Le tatouage 3D vient parfaire le travail en volume du chirurgien : nous sommes vraiment des partenaires de la reconstruction de l'estime de soi des patientes. Alexia Cassar
Elles témoignent...
Véronique
« La première fois que j'ai entendu parler d'Alexia, c'était par l'application Mon réseau cancer du sein qui m'avait déjà tellement aidée pendant l'épreuve de la maladie. Je m'étais fait poser une prothèse tout de suite après la mestectomie, mais peu après j'ai dû me la faire remplacer. A cette occasion, j'ai changé d'hôpital et la chirurgienne qui m'a prise en charge connaissait aussi le travail d'Alexia. Elle m'a encouragée à la contacter, je me suis sentie complètement soutenue dans ma démarche.

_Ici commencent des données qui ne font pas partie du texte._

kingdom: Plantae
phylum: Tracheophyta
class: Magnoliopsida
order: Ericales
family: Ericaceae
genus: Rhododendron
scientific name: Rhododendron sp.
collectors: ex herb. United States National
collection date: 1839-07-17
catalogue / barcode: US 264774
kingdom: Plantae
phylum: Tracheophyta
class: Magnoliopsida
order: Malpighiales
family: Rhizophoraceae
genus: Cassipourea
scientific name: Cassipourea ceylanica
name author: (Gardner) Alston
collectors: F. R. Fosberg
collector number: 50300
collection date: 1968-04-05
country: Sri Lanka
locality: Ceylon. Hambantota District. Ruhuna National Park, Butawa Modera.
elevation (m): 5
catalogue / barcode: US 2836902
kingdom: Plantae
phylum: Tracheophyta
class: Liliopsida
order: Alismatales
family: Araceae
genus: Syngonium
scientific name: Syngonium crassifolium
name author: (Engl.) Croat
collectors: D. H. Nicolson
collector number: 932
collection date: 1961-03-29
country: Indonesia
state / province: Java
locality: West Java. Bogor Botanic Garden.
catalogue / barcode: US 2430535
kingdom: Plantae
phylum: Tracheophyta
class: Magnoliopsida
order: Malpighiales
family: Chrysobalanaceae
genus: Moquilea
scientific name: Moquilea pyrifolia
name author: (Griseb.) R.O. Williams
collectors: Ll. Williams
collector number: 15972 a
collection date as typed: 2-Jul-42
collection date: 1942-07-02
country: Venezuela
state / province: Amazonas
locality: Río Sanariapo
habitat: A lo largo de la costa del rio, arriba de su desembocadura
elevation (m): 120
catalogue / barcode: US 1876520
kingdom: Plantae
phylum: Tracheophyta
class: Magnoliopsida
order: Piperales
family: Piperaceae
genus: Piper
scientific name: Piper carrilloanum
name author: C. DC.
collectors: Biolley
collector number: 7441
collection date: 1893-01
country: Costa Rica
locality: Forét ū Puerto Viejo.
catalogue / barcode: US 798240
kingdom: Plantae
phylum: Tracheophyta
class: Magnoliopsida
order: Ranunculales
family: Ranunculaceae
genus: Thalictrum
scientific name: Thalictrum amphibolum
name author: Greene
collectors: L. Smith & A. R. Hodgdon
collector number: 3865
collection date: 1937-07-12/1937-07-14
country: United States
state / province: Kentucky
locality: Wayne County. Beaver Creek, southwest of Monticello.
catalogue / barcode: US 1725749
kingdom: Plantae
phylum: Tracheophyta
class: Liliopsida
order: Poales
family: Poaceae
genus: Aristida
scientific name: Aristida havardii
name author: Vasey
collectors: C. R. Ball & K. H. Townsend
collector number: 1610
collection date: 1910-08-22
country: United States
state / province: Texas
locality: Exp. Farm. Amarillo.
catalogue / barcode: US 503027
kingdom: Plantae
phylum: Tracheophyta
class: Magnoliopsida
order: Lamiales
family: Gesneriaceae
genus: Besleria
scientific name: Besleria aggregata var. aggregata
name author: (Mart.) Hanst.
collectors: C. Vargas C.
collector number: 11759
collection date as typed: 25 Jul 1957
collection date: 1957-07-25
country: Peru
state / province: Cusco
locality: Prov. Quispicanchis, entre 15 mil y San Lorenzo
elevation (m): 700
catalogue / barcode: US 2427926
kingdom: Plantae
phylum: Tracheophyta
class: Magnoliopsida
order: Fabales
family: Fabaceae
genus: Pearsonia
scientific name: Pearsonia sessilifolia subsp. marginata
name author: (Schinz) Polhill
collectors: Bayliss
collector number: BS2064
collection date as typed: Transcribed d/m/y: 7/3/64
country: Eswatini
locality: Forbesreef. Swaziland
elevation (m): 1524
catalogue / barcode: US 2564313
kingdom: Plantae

Alexia est extrêmement professionnelle et à l'écoute : avec elle, chaque cas est forcément unique, c'est bien plus qu'un sein à tatouer, elle prend en compte notre vécu et notre histoire.
En l’occurrence pour moi, depuis que je suis adolescente, ma poitrine était ma fierté ! Alors, vivre avec cette mutilation et cette cicatrice, malgré la reconstruction, c’était terrible. Je n’arrivais pas à me réapproprier cette partie de mon corps.
A l’inverse, dès la première séance de tatouage, j’ai eu un autre regard, l’impression immédiate que j'avais retrouvé un sein. Le résultat est superbe, bluffant, c'est au-delà des mots... Je suis à nouveau à l’aise dans ma féminité vis-à-vis des autres et comme "renarcissisée" » : c’est un peu comme porter de la lingerie chic et élégante, même si on est la seule à la savoir, on se sent tellement plus belle et en confiance ! »
Emmanuelle
« Presque 10 ans après mon cancer, j’ai fait un point sur ma vie et décidé d’achever ma reconstruction qui jusqu’alors n’était pas satisfaisante. J’ai fait des recherches sur internet et j'ai découvert l’histoire d’Alexia Cassar. Son approche très personnelle et bienveillante m'a à la fois touchée et convaincue de faire le tatouage 3D.
Le problème avec moi, c’est qu’une fois que je prends une décision, j’ai du mal à être patiente ! Je la contacte en avril et elle m’annonce des mois d'attente pour un rendez-vous un vendredi après-midi…
Finalement, sachant que je pourrai m’arranger avec mon travail, je décide de prendre le premier rendez-vous, peu importe le jour et l’heure, et ce fut la semaine suivante ! Cela s'est donc fait très vite et c’était très intense émotionnellement : arriver enfin au bout de ce parcours, faire ce tatouage pour moi et pour avancer dans ma vie personnelle…
Aujourd'hui, quand je me regarde dans la glace, même s'il y a la cicatrice et même s'il manque un peu de volume dans mon cas, j’ai vraiment l'impression d'avoir deux seins… Tellement beaux que je les ai montrés à toutes mes copines ! »
Céline Collot
reportage photos Valérie Hue
(1) Développé grâce au soutien de chirurgiens de l'Institut Gustave Roussy et avec le Syndicat National des Artistes Tatoueurs (SNAT). Un second site a ouvert à Nice au printemps 2019.
(2) Selon une étude de 2014 de l'Observatoire sociétal des cancers qui met aussi en avant le coût et les délais d'attente trop longs.